Select in field ‘Object' the value ‘FRUN_OCM'. Under Time Restriction, define a time frame using the fields 'From (Date/Time)' and ‘To (Date/Time)'. Then go to the ‘Subobject' field and select one of the following values and then choose ‘Execute':

  • CONFIGURATION
    When a metric configuration is deleted messages with this subobject are written to the application log.
  • CONF_CLOUDSRV
    When Cloud Services are changed the application log will contain messages about a Cloud Service being created, deleted, activated and deactivated.
  • CONF_COLLGROUP
    When changes are performed on a Collection group or a Namespace the application log will contain messages about the change like
    • A Namespace or a Collection group is created or deleted
    • A Namespace or a Collection group is activated or deactivated
    • Agents are assigned or unassigned to/from a Namespace or a Collection Group.
  • CONF_CONTENTUPDATE
    When you import SAP content into Health Monitoring messages with this subobject are written to the application log.

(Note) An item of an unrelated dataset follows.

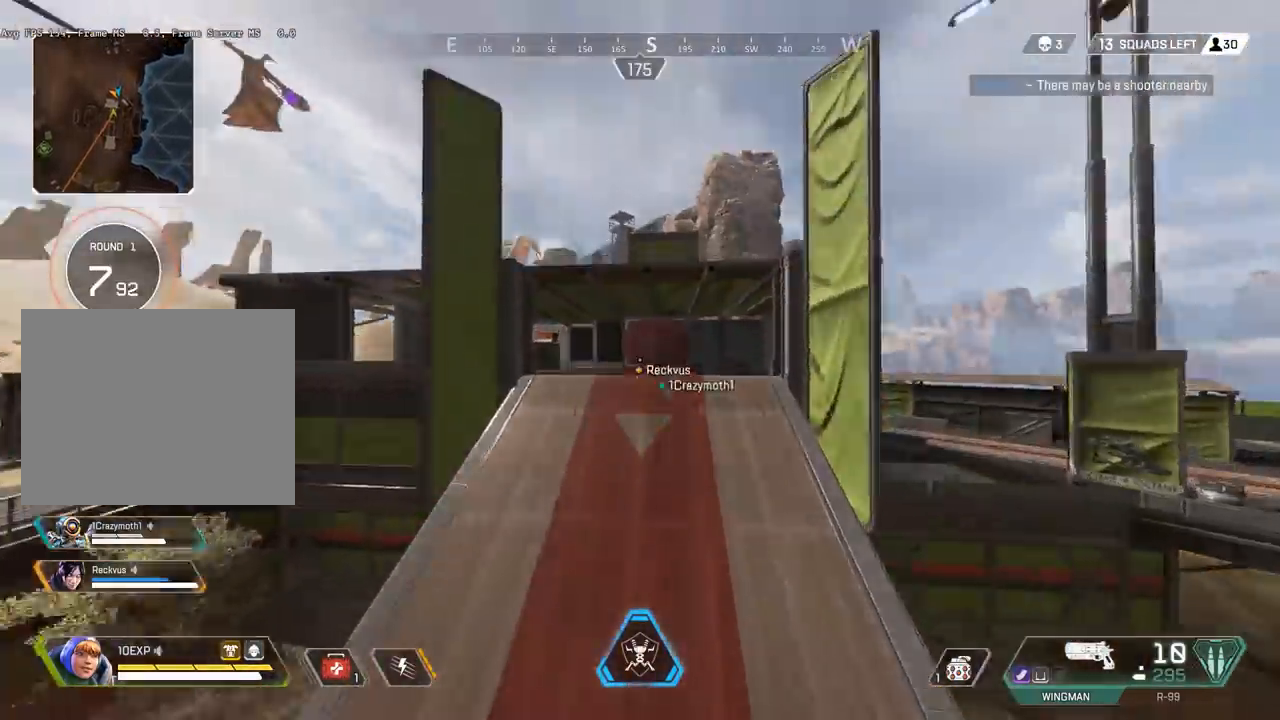
{"keys": ["a"], "events": [[250, "a", "down"], [417, "shift", "up"], [450, "w", "up"]]}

For example, for RCD content updates “Import SAP content version <A>, FP <B>” or  “Import XALM content file  <A>“ for  XALM content updates.
  • CONF_HOUSEKEEPING
    When Housekeeping settings are changed the application log will contain log messages about the change. For example, whether the lifetime of Aggregated data has been changed or the lifetime of the Raw data has been changed.
  • CONSISTENCY_CHECK
    The consistency check analyzes references of Health Monitoring configurations to objects outside of the Health Monitoring application. For example it checks if a metric configuration contains an additional context which does not exist in Landscape Management Database (LMDB) anymore. The consistency check is executed from the housekeeping job which runs daily. The consistency check writes messages with this subobject to the application log.
  • EVENT_CALC
    The event calculation job writes messages with this subobject to the application log.
  • LOADBALANCE
    The load balancing job writes messages with this subobject to the application log.
  • MON_DATA_INBOUND
    When monitoring data is received in Health Monitoring messages with this subobject are written to the application log. For example, when monitoring data is received from a Simple Diagnostics Agent.